IJ: Maybe, it all depends on the track. A lot of people think that I just went off this with a lot of Dilla beats and was like, “I’ll do an album.” But I was actually working with other producers and was producing myself. I’ll only use my brother’s tracks if I feel it’s right. It’s gotta be the right track. I know that when he was in studio making tracks, even if you were in the studio with him, if he played a beat, you could like it or whatever, but it didn’t necessarily mean he was making that for you, he might just be making that for himself. I know my brother. By me doing this album, it means that I know my brother would be cool with it.

AC: We talked earlier about your initial musical influences. Who in the industry today, music wise, do you look at as a true talent?

IJ: Definitely Amy Winehouse. Her album, Back to Black, inspired me a lot. That album, in a sense, is timeless. You can’t really fit a particular era to it. You could play it way back in the day and it would still sound right.

AC: How do you see the current scene in hip-hop, what do you think is good about it, and what in your mind needs to be changed?
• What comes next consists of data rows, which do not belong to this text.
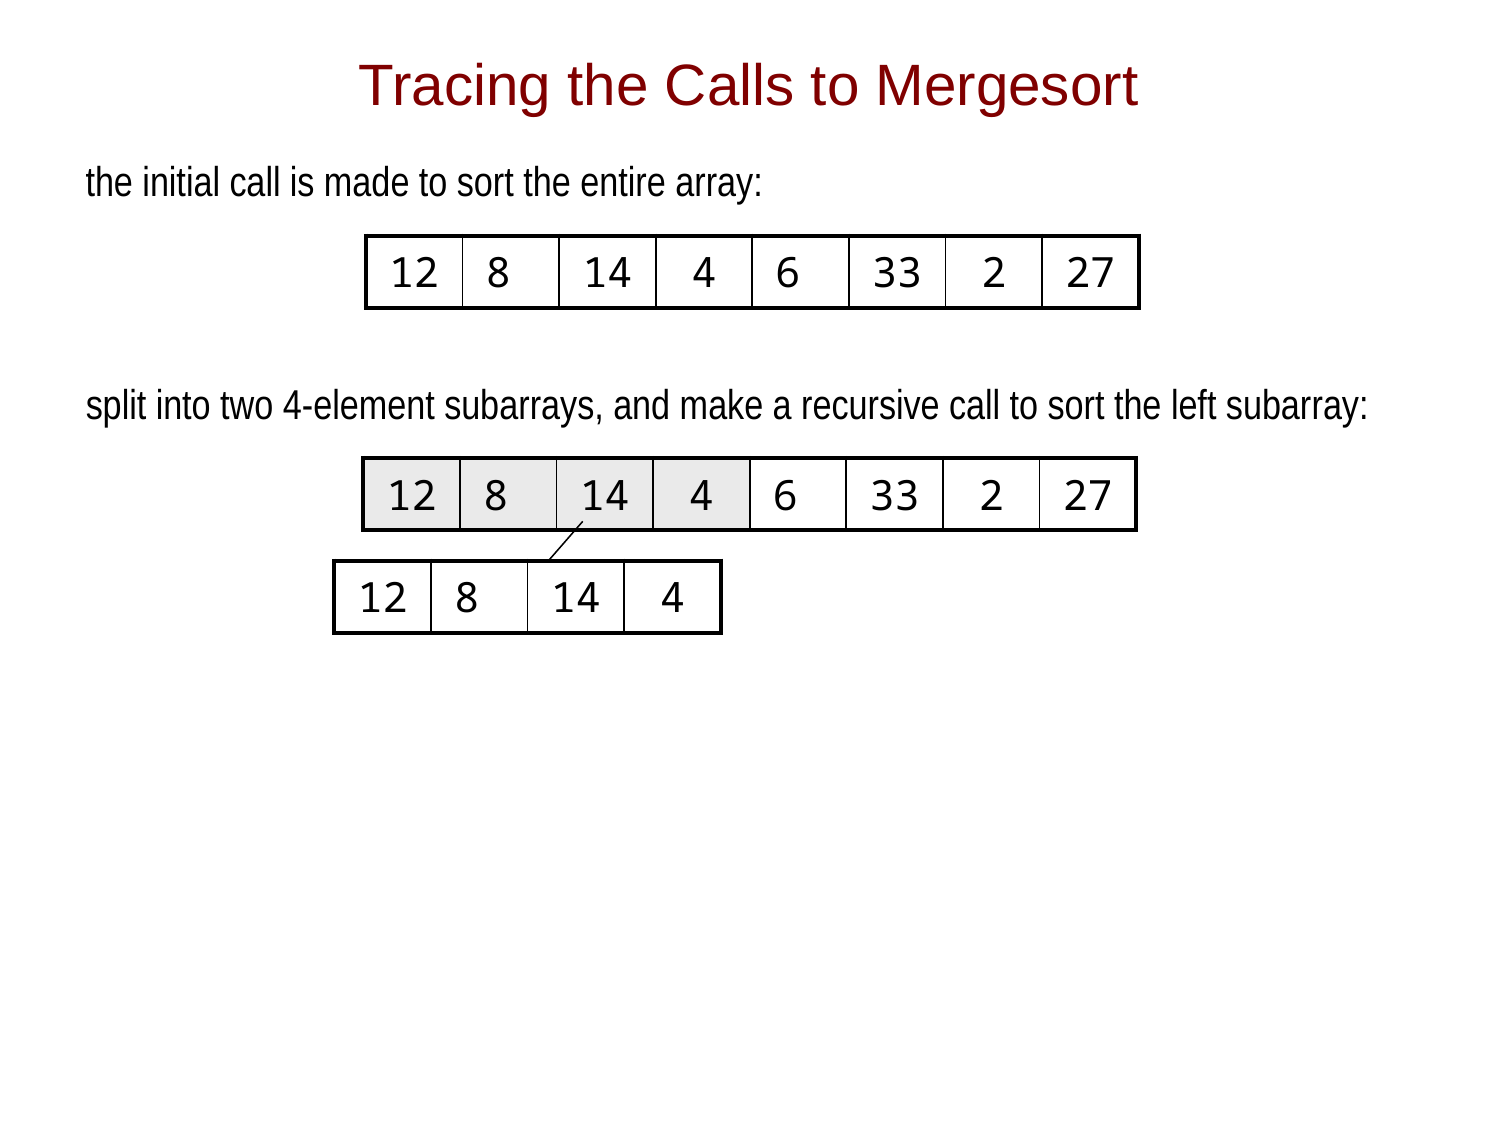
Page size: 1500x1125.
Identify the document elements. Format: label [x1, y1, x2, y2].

table_header [560, 238, 655, 306]
text_box [549, 521, 583, 560]
title [112, 12, 1386, 138]
table_header [365, 460, 459, 528]
table_header [654, 460, 749, 528]
list [47, 138, 1450, 1060]
table_header [463, 238, 558, 306]
table_header [368, 238, 462, 306]
table_header [847, 460, 942, 528]
table_header [528, 563, 623, 631]
text_box [70, 147, 778, 213]
table_header [944, 460, 1039, 528]
table_header [1040, 460, 1134, 528]
table_header [625, 563, 719, 631]
table_header [946, 238, 1041, 306]
table_header [432, 563, 527, 631]
table_header [657, 238, 751, 306]
table_header [753, 238, 848, 306]
text_box [71, 370, 1384, 436]
table_header [1043, 238, 1137, 306]
table_header [557, 460, 652, 528]
table_header [336, 563, 430, 631]
table_header [850, 238, 945, 306]
table_header [461, 460, 556, 528]
table_header [751, 460, 845, 528]
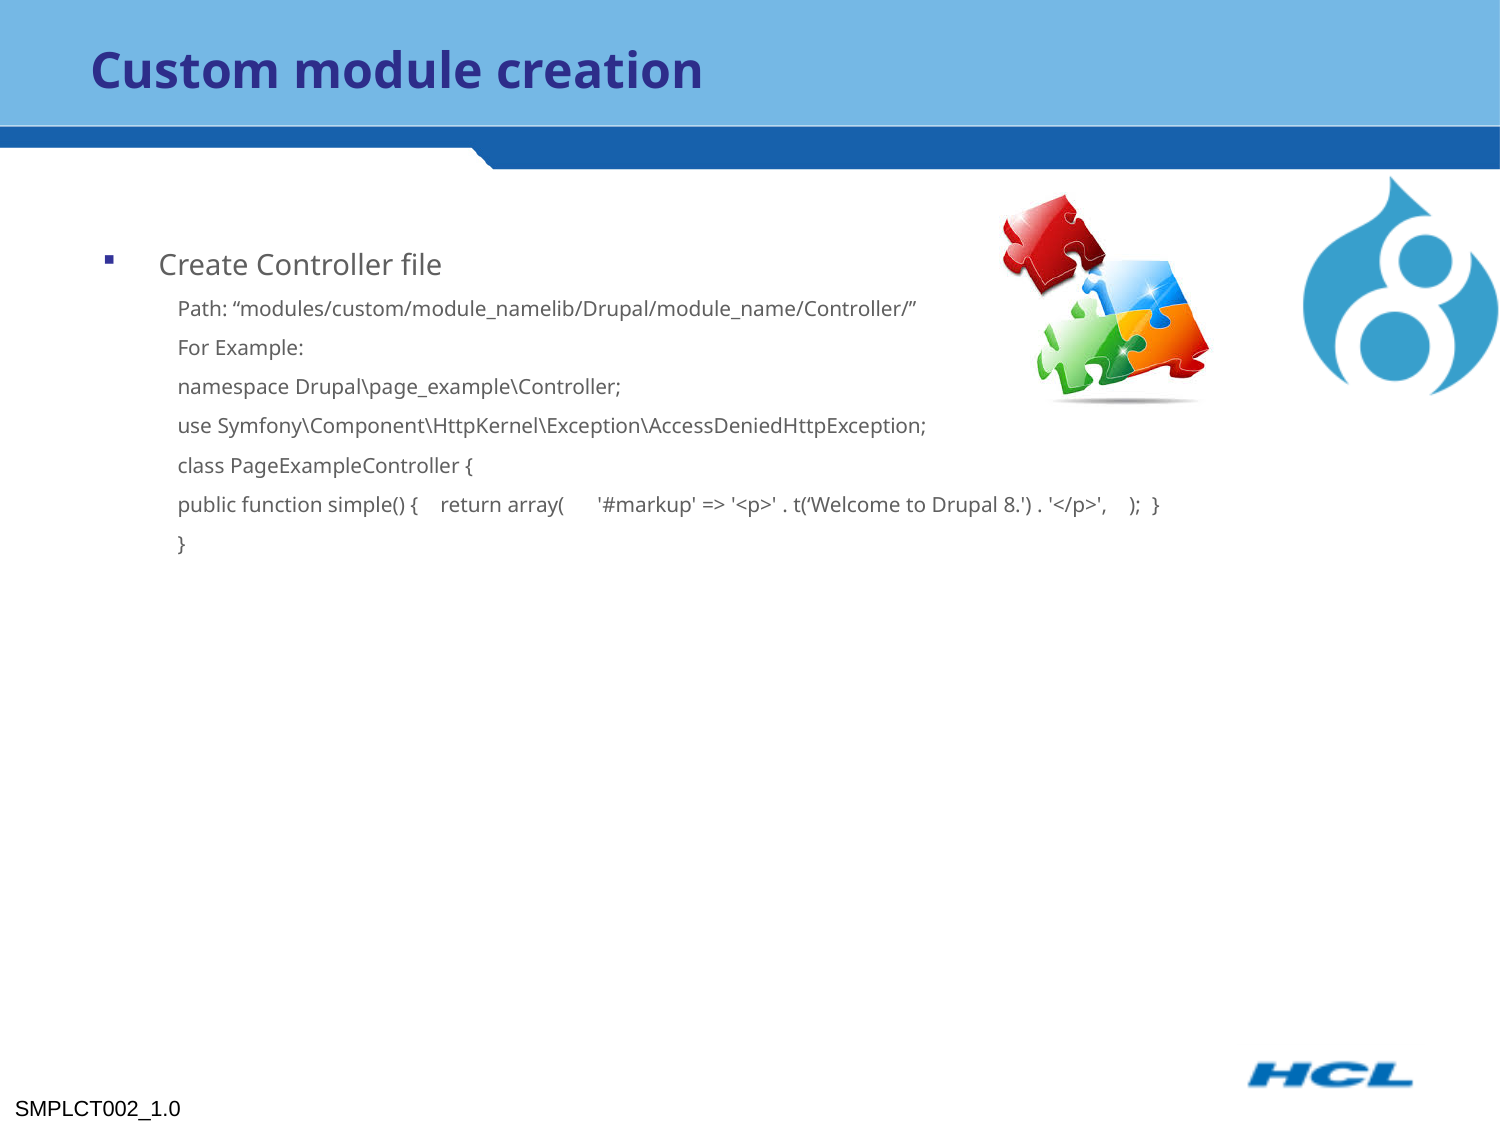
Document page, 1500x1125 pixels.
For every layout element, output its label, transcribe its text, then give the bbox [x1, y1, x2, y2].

IJ: My main thing is pretty much when I was growing up, the artists I was looking up to, my favorite thing about artists was how unique his voice was or how unique her voice was. It’s about originality, being original. When Busta came out, it’s like nobody sounds like him, he’s got his own style. As long as it’s about being original, it should alright. At the end of the day, you can only be the best you you can be, I can only be the best Illa J, just like my brother is Dilla and he can only be Dilla, that’s him. As an artist, you can’t be afraid to be original, take a chance, and when I think I’m going super left field, at the same time, who’s to say how far you can go?

AC: One last question for you. I read in another interview that you would have liked to work on Michael Jackson‘s Off the Wall album. What album in the hip-hop genre would you have liked to have worked on and what album in your opinion stands out to you in terms of “greatest of all time?”

IJ: I kinda wish I had been working on it when my brother was making Welcome to Detroit. Also, his work with Slum Village.

AC: Anything you want to plug? Upcoming concert dates, releases?

IJ: I’ve got my release party out in Cali at the Little Temple in Santa Monica. That’s November 20th. I’ll be touring soon and check out my myspace page… Myspace.com/illajmusic. The album’s out in stores, go cop it.